I thought it was the colony part of hydroid jellyfish but... I just don't know
 
digitate hydroids
Yes it's my #1 theory too, especially because I had those jellyfish... actually still have, but in the past I couldn't find that "arm".
Thank you for the suggestion!

Edit: hold on, are those things related to Hydroid jellyfish or not? I'm still searching from where my jellyfish comes from.
 
Hydroids are a life stage for most animals of the class Hydrozoa, small predators related to jellyfish. Taken from wikipedia.
Yeah, I've read that a few years back, but I'm still unsure if they are related together or not, (I mean from a spawning point of view) my assumption is they are simply because I still have those jellyfish ( Vallentinia adherens ?? )... but it's an easy correlation to make.

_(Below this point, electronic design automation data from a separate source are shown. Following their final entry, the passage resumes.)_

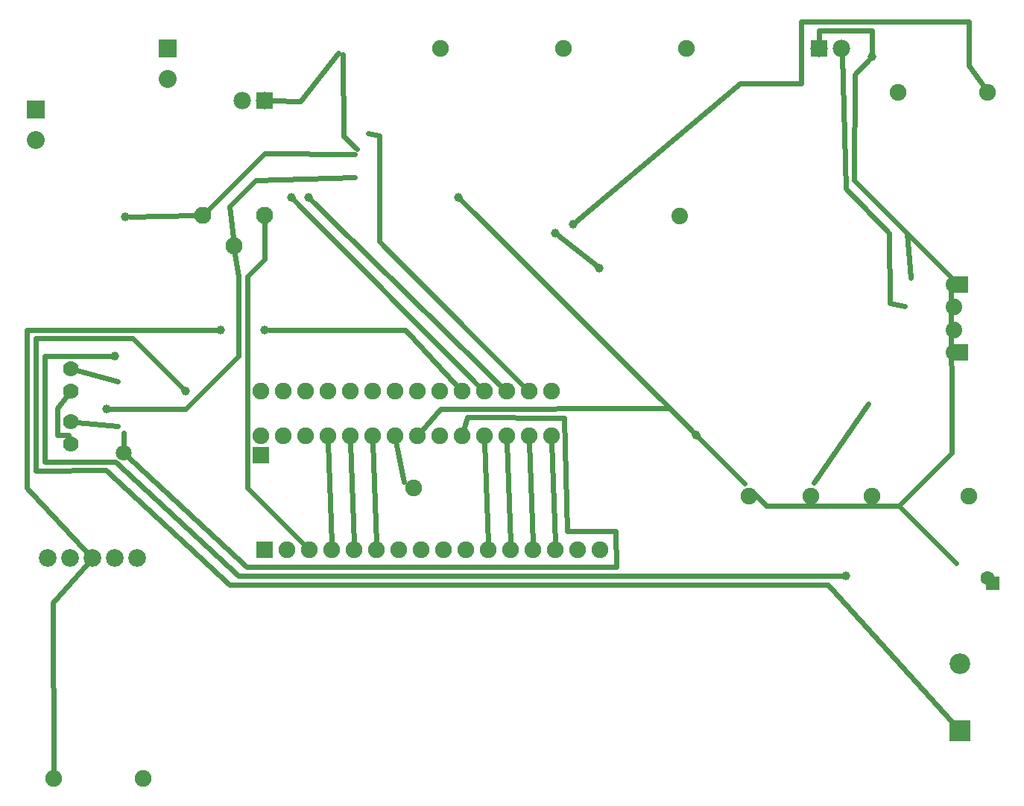
<source format=gtl>
G04 MADE WITH FRITZING*
G04 WWW.FRITZING.ORG*
G04 DOUBLE SIDED*
G04 HOLES PLATED*
G04 CONTOUR ON CENTER OF CONTOUR VECTOR*
%ASAXBY*%
%FSLAX23Y23*%
%MOIN*%
%OFA0B0*%
%SFA1.0B1.0*%
%ADD10C,0.039370*%
%ADD11C,0.080000*%
%ADD12C,0.078000*%
%ADD13C,0.062992*%
%ADD14C,0.075000*%
%ADD15C,0.092000*%
%ADD16C,0.076772*%
%ADD17C,0.070000*%
%ADD18C,0.070925*%
%ADD19C,0.070866*%
%ADD20C,0.079370*%
%ADD21C,0.074472*%
%ADD22C,0.074000*%
%ADD23R,0.080000X0.080000*%
%ADD24R,0.078000X0.078000*%
%ADD25R,0.062992X0.062992*%
%ADD26R,0.092000X0.092000*%
%ADD27R,0.075000X0.075000*%
%ADD28R,0.074108X0.074472*%
%ADD29C,0.024000*%
%LNCOPPER1*%
G90*
G70*
G54D10*
X493Y2097D03*
X579Y2956D03*
X2068Y3042D03*
X3131Y1979D03*
X3918Y3672D03*
X3800Y1349D03*
X532Y2333D03*
X2580Y2924D03*
X847Y2176D03*
X2501Y2884D03*
X2698Y2727D03*
X1202Y2451D03*
X1005Y2451D03*
X1320Y3042D03*
X1398Y3042D03*
G54D11*
X178Y3435D03*
X178Y3298D03*
X768Y3711D03*
X768Y3573D03*
G54D12*
X1202Y3475D03*
X1102Y3475D03*
G54D13*
X4434Y1339D03*
X4434Y1339D03*
G54D14*
X4351Y1705D03*
X4351Y1705D03*
G54D15*
X4312Y655D03*
X4312Y955D03*
G54D16*
X1202Y2963D03*
X926Y2963D03*
X1064Y2825D03*
G54D14*
X1869Y1742D03*
X1869Y1742D03*
G54D17*
X335Y1939D03*
X335Y2039D03*
G54D14*
X257Y443D03*
X657Y443D03*
G54D17*
X335Y2176D03*
X335Y2276D03*
G54D14*
X1183Y1976D03*
X1183Y2176D03*
X1283Y1976D03*
X1283Y2176D03*
X1383Y1976D03*
X1383Y2176D03*
X1483Y1976D03*
X1483Y2176D03*
X1583Y1976D03*
X1583Y2176D03*
X1683Y1976D03*
X1683Y2176D03*
X1783Y1976D03*
X1783Y2176D03*
X1883Y1976D03*
X1883Y2176D03*
X1983Y1976D03*
X1983Y2176D03*
X2083Y1976D03*
X2083Y2176D03*
X2183Y1976D03*
X2183Y2176D03*
X2283Y1976D03*
X2283Y2176D03*
X2383Y1976D03*
X2383Y2176D03*
X2483Y1976D03*
X2483Y2176D03*
G54D18*
X572Y1898D03*
G54D19*
X572Y1898D03*
G54D20*
X232Y1428D03*
X332Y1428D03*
X432Y1428D03*
X532Y1428D03*
X632Y1428D03*
G54D14*
X4036Y3514D03*
X4436Y3514D03*
G54D12*
X3682Y3711D03*
X3782Y3711D03*
G54D21*
X4284Y2652D03*
X4284Y2652D03*
X4284Y2552D03*
X4284Y2552D03*
X4284Y2451D03*
X4284Y2451D03*
X4284Y2351D03*
X4284Y2351D03*
X4284Y2652D03*
X4284Y2652D03*
X4284Y2552D03*
X4284Y2552D03*
X4284Y2451D03*
X4284Y2451D03*
X4284Y2351D03*
X4284Y2351D03*
G54D22*
X3059Y2960D03*
X3059Y2960D03*
X3059Y2960D03*
X3059Y2960D03*
G54D14*
X2538Y3711D03*
X2538Y3711D03*
X1987Y3711D03*
X1987Y3711D03*
X3089Y3711D03*
X3089Y3711D03*
X3918Y1705D03*
X3918Y1705D03*
X3643Y1705D03*
X3643Y1705D03*
X3367Y1705D03*
X3367Y1705D03*
X1202Y1467D03*
X1302Y1467D03*
X1402Y1467D03*
X1502Y1467D03*
X1602Y1467D03*
X1702Y1467D03*
X1802Y1467D03*
X1902Y1467D03*
X2002Y1467D03*
X2102Y1467D03*
X2202Y1467D03*
X2302Y1467D03*
X2402Y1467D03*
X2502Y1467D03*
X2602Y1467D03*
X2702Y1467D03*
G54D23*
X178Y3435D03*
X768Y3711D03*
G54D24*
X1202Y3475D03*
G54D25*
X4457Y1315D03*
G54D26*
X4312Y655D03*
G54D27*
X1183Y1888D03*
G54D24*
X3682Y3711D03*
G54D28*
X4312Y2652D03*
X4312Y2652D03*
X4312Y2351D03*
G54D27*
X1201Y1467D03*
G54D29*
X2384Y1947D02*
X2400Y1495D01*
D02*
X3659Y1766D02*
X3902Y2119D01*
D02*
X1684Y1947D02*
X1700Y1495D01*
D02*
X2484Y1947D02*
X2500Y1495D01*
D02*
X2284Y1947D02*
X2300Y1495D01*
D02*
X2200Y1495D02*
X2184Y1947D01*
D02*
X1484Y1947D02*
X1500Y1495D01*
D02*
X1584Y1947D02*
X1600Y1495D01*
D02*
X3997Y2569D02*
X4063Y2557D01*
D02*
X3996Y2884D02*
X3997Y2569D01*
D02*
X3800Y3082D02*
X3996Y2884D01*
D02*
X3783Y3681D02*
X3800Y3082D01*
D02*
X1123Y1742D02*
X1381Y1487D01*
D02*
X1123Y2688D02*
X1123Y1742D01*
D02*
X1201Y2766D02*
X1123Y2688D01*
D02*
X1201Y2926D02*
X1201Y2766D01*
D02*
X361Y2037D02*
X545Y2020D01*
D02*
X1713Y3318D02*
X1665Y3329D01*
D02*
X1713Y2845D02*
X1713Y3318D01*
D02*
X2107Y2451D02*
X1713Y2845D01*
D02*
X2362Y2196D02*
X2107Y2451D01*
D02*
X2540Y2057D02*
X2556Y1549D01*
D02*
X2107Y2058D02*
X2540Y2057D01*
D02*
X2091Y2003D02*
X2107Y2058D01*
D02*
X571Y1900D02*
X572Y1991D01*
D02*
X1122Y1389D02*
X571Y1900D01*
D02*
X2776Y1389D02*
X1122Y1389D01*
D02*
X2772Y1549D02*
X2776Y1389D01*
D02*
X2556Y1549D02*
X2772Y1549D01*
D02*
X361Y2269D02*
X546Y2218D01*
D02*
X1826Y1770D02*
X1789Y1948D01*
D02*
X1069Y2789D02*
X1083Y2688D01*
D02*
X847Y2096D02*
X512Y2097D01*
D02*
X1083Y2333D02*
X847Y2096D01*
D02*
X1083Y2688D02*
X1083Y2333D01*
D02*
X1604Y3134D02*
X1162Y3120D01*
D02*
X1044Y3002D02*
X1060Y2862D01*
D02*
X1162Y3120D02*
X1044Y3002D01*
D02*
X276Y2101D02*
X319Y2155D01*
D02*
X276Y1981D02*
X276Y2101D01*
D02*
X324Y1981D02*
X276Y1981D01*
D02*
X329Y1965D02*
X324Y1981D01*
D02*
X889Y2962D02*
X598Y2957D01*
D02*
X1604Y3236D02*
X1202Y3238D01*
D02*
X1202Y3238D02*
X952Y2989D01*
D02*
X1555Y3317D02*
X1613Y3258D01*
D02*
X1550Y3682D02*
X1555Y3317D01*
D02*
X1360Y3474D02*
X1532Y3689D01*
D02*
X1232Y3475D02*
X1360Y3474D01*
D02*
X1989Y2097D02*
X3013Y2098D01*
D02*
X1902Y1997D02*
X1989Y2097D01*
D02*
X3013Y2098D02*
X2081Y3028D01*
D02*
X3117Y1992D02*
X3013Y2098D01*
D02*
X3347Y1763D02*
X3144Y1965D01*
D02*
X4293Y1407D02*
X4037Y1663D01*
D02*
X3445Y1664D02*
X3387Y1722D01*
D02*
X4037Y1663D02*
X3445Y1664D01*
D02*
X4075Y2884D02*
X4272Y2687D01*
D02*
X4091Y2684D02*
X4075Y2884D01*
D02*
X4273Y1900D02*
X4037Y1663D01*
D02*
X4272Y2687D02*
X4273Y1900D01*
D02*
X3839Y3120D02*
X4075Y2884D01*
D02*
X3840Y3593D02*
X3839Y3120D01*
D02*
X3905Y3658D02*
X3840Y3593D01*
D02*
X3919Y3790D02*
X3918Y3691D01*
D02*
X3682Y3790D02*
X3919Y3790D01*
D02*
X3682Y3741D02*
X3682Y3790D01*
D02*
X1083Y1348D02*
X533Y1860D01*
D02*
X3781Y1349D02*
X1083Y1348D01*
D02*
X3602Y3553D02*
X3602Y3829D01*
D02*
X3328Y3553D02*
X3602Y3553D01*
D02*
X2594Y2936D02*
X3328Y3553D01*
D02*
X217Y2333D02*
X513Y2333D01*
D02*
X217Y1860D02*
X217Y2333D01*
D02*
X533Y1860D02*
X217Y1860D01*
D02*
X4351Y3829D02*
X4351Y3633D01*
D02*
X3602Y3829D02*
X4351Y3829D01*
D02*
X3721Y1309D02*
X1044Y1309D01*
D02*
X4287Y683D02*
X3721Y1309D01*
D02*
X4351Y3633D02*
X4420Y3537D01*
D02*
X1044Y1309D02*
X492Y1822D01*
D02*
X611Y2412D02*
X833Y2189D01*
D02*
X177Y2412D02*
X611Y2412D01*
D02*
X178Y1821D02*
X177Y2412D01*
D02*
X492Y1822D02*
X178Y1821D01*
D02*
X2516Y2872D02*
X2683Y2739D01*
D02*
X256Y1231D02*
X412Y1405D01*
D02*
X257Y472D02*
X256Y1231D01*
D02*
X1831Y2451D02*
X1221Y2451D01*
D02*
X2063Y2197D02*
X1831Y2451D01*
D02*
X986Y2451D02*
X139Y2451D01*
D02*
X139Y1743D02*
X411Y1450D01*
D02*
X139Y2451D02*
X139Y1743D01*
D02*
X2162Y2196D02*
X1333Y3028D01*
D02*
X2262Y2196D02*
X1412Y3028D01*
G04 End of Copper1*
M02*
</source>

In the past, I tried my best to find the source but I couldn't see them, I've been haunted since then. They can hide inside the rock making it impossible to eradicate from me.
Even slug could have issues eliminating them.

For now, I use my tweezer, try to grab them from the root but... I bet they can regrow (?). I thought of using some kalkwasser paste stuff but sometimes it's unpractical.

I know their's a med, fendanocole? Something like that, can't remember but it also kills other things that I don't want to be affected.

A documentation I saw online that was interesting, probably not the right species but show a little bit what could be their behavior development:
The hydroids, apparently a nonmonophyletic group
No wonder why we have so much trouble with taxonomy lol

They are tricky to deal with argg, I don't like them. I prefer aiptasia (or maybe not :P )
For now, I still search during the night, sometimes I flip the rock but it's delicate since I have many corals.